*** Exercise passage ***

1. You’re trying to get financing.

"Certainly, you will need to probably incorporate if you want to look for financing, because that demonstrates to a lender that you are committed to going for the long haul," says Ted Mallett, vice-president of research and chief economist at the Canadian Federation of Independent Business (Ann Perry, Banking on a home-based business, TheStar.com).

Whether or not it's true, lenders generally have the perception that businesses that bother to incorporate are more serious and stable than those that don't.

2. You want to be eligible for some government programs.

The Ontario Book Publishing Tax Credit (OBPTC), which provides a maximum tax credit of $10,000 per title, is an example of a program only open to Canadian-controlled private corporations.

(Here are 5 Tips for Finding Canadian Grants if you're looking for one to start or expand your small business.)

3. Your business involves potential liability that could seriously damage your personal finances.

Roger Haineault suggests considering what the worst that could happen is when trying to answer the question, "Should I incorporate myself?" (Pros and cons to incorporating, New Brunswick Business Journal). Suppose you're a painter, he says. The worst that can happen if a customer is dissatisfied with the job you do is that you might have to repaint some rooms.

But the worst can be much worse if the painter has hired a worker who falls off a roof. As a sole proprietor, the painter could be wiped out financially, whereas the most a corporation can lose is the value of its assets.

What's the worst that could happen in your business? Your projected liability could make the cost to incorporate your business a bargain.

4. You're trying to work for other businesses.

Some businesses, especially larger corporations, will only hire contractors that are incorporated. So if you don't incorporate, you have no chance of working for them.

5. You want to take advantage of the Lifetime Capital Gains Exemption when you sell your business.

If you sell shares of a qualifying corporation for a profit, the first $750,000 of your gain on a lifetime basis can be received on a tax-free basis.

*** End of Exercise passage ***

◆ Problem description
Repeat word for word the part of the passage above on reasons to incorporate a business, everything from "The Ontario Book" down to "repaint some rooms.".

*** Stored data ***

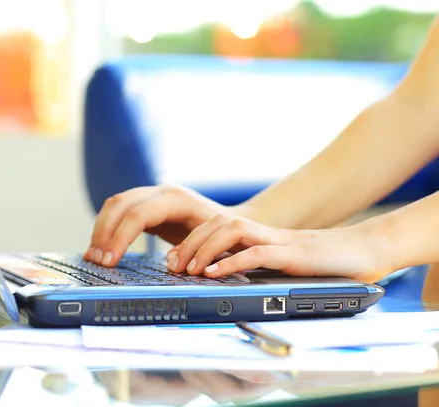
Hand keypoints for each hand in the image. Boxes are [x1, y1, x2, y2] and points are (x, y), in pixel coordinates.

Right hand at [85, 185, 234, 266]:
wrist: (232, 221)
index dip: (120, 237)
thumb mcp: (213, 243)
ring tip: (93, 257)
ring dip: (101, 230)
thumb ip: (193, 249)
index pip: (138, 214)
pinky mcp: (147, 205)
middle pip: (120, 204)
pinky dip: (107, 228)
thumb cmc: (225, 236)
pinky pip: (119, 211)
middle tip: (97, 261)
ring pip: (115, 204)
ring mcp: (153, 195)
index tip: (109, 262)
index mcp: (177, 199)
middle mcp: (162, 192)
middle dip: (104, 233)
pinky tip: (101, 248)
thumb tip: (171, 263)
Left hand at [167, 215, 391, 282]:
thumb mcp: (284, 265)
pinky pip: (258, 253)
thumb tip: (231, 279)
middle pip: (218, 224)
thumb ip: (260, 267)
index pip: (217, 227)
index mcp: (262, 236)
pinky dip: (233, 261)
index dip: (191, 240)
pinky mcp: (295, 254)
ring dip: (206, 248)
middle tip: (172, 265)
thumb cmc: (326, 262)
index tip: (173, 260)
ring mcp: (280, 240)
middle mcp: (266, 233)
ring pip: (233, 231)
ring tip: (189, 269)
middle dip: (189, 243)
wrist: (367, 251)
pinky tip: (215, 272)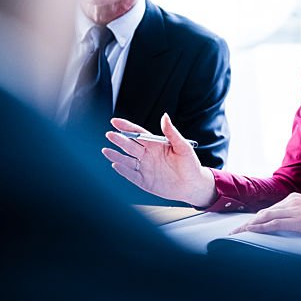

*** End of Stored data ***

◆ Problem solution
The Ontario Book Publishing Tax Credit (OBPTC), which provides a maximum tax credit of $10,000 per title, is an example of a program only open to Canadian-controlled private corporations.

(Here are 5 Tips for Finding Canadian Grants if you're looking for one to start or expand your small business.)

3. Your business involves potential liability that could seriously damage your personal finances.

Roger Haineault suggests considering what the worst that could happen is when trying to answer the question, "Should I incorporate myself?" (Pros and cons to incorporating, New Brunswick Business Journal). Suppose you're a painter, he says. The worst that can happen if a customer is dissatisfied with the job you do is that you might have to repaint some rooms.